Namaste Marsden — Masemtxoxw

Bio coming soon

Dr. Dermot Kelleher

Dr. Dermot Kelleher brings significant experience and is recognized internationally for innovation in academic health leadership and administration, clinical care, research and education.

Dr. Kelleher joined the University of British Columbia (UBC) in 2015 and serves as the Dean of the Faculty of Medicine and Vice-President, Health. Prior to his appointment at UBC, Dr. Kelleher served as Vice-President Health and Dean of the Faculty of Medicine at Imperial College London, where he also held a concurrent appointment as Dean of the Lee Kong Chian School of Medicine in Singapore until 2014. Dr. Kelleher has also served as Head of the School of Medicine and Vice Provost for Medical Affairs at Trinity College, Dublin.

Dr. Kelleher graduated from medicine from Trinity College, Dublin in 1978, going on to specialize in gastroenterology and general internal medicine. Author of 300 publications and 14 patents, Dr. Kelleher’s research examines immune responses in gastrointestinal disease and cancer. Over the years he has received many prestigious awards including a NIH Fogarty Scholarship at the University of California San Diego, Wellcome Senior Fellowship in Clinical Science, and the Conway Medal from the Royal Academy of Medicine in Ireland.
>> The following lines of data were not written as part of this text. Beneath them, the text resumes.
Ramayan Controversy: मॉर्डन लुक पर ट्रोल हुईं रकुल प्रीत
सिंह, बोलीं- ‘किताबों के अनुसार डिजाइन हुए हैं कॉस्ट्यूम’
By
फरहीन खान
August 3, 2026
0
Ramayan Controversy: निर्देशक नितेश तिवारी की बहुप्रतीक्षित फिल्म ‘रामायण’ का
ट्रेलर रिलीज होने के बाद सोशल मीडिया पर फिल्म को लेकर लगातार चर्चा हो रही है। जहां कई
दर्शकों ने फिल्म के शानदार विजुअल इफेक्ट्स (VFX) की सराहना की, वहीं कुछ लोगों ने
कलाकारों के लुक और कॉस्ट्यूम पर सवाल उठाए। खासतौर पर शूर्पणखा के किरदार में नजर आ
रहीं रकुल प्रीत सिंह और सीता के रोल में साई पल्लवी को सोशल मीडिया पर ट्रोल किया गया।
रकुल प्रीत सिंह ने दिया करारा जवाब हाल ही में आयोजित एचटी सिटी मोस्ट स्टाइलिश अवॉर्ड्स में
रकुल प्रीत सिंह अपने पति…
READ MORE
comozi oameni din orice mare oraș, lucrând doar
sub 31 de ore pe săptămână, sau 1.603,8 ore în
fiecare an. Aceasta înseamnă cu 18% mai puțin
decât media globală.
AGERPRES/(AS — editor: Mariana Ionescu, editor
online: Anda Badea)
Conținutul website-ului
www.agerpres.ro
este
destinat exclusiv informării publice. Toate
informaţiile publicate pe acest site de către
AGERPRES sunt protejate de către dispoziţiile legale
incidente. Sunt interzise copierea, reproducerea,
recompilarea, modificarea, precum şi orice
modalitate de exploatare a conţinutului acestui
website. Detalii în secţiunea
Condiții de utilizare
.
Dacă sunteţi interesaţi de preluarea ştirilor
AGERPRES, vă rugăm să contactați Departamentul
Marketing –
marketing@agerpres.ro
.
With a strong commitment to innovation and collaboration, Dr. Kelleher currently serves on the advisory board of Research Excellence Framework (REF) in the U.K., and is the Chair of the Standing Committee on Research and Innovation at the Association of Faculties of Medicine Canada. He has a strong background in innovation over his entire career and has worked to found several companies supporting both translational developments in biomedical science and fostering collaboration in biomedical research in both Dublin and London, including for example, MedCity in London. In addition, he has served as a non-executive Director of ICON plc, a globally leading Clinical Research Organization. A Fellow of the Academy of Medical Sciences (London), he also served as President of the Federation of European Academies of Medicine before moving to British Columbia, Canada.

Dr. Michael Allard

Dr. Michael Allard is a third-generation Settler Canadian of Welsh and English ancestry who lives, works, and plays on the unceded territories of the xʷməθkʷəy̓əm (Musqueam), Sḵwx̱wú7mesh (Squamish), and səl̓ilwətaɁɬ (Tsleil-Waututh) peoples.

As Vice-Dean, Health Engagement in the UBC Faculty of Medicine, he is responsible for working with provincial health authorities, other health sector partners, academic organizations, and government to facilitate, coordinate and optimize academic activities and foster their integration to support the health system in B.C. He also provides leadership and support to Faculty efforts with respect to Indigenous relationships and reconciliation. Dr. Allard, who is an alumnus of UBC, is also a Cardiovascular Pathologist at St. Paul’s Hospital and a Professor in the UBC Department of Pathology and Laboratory Medicine, where he previously served as Head.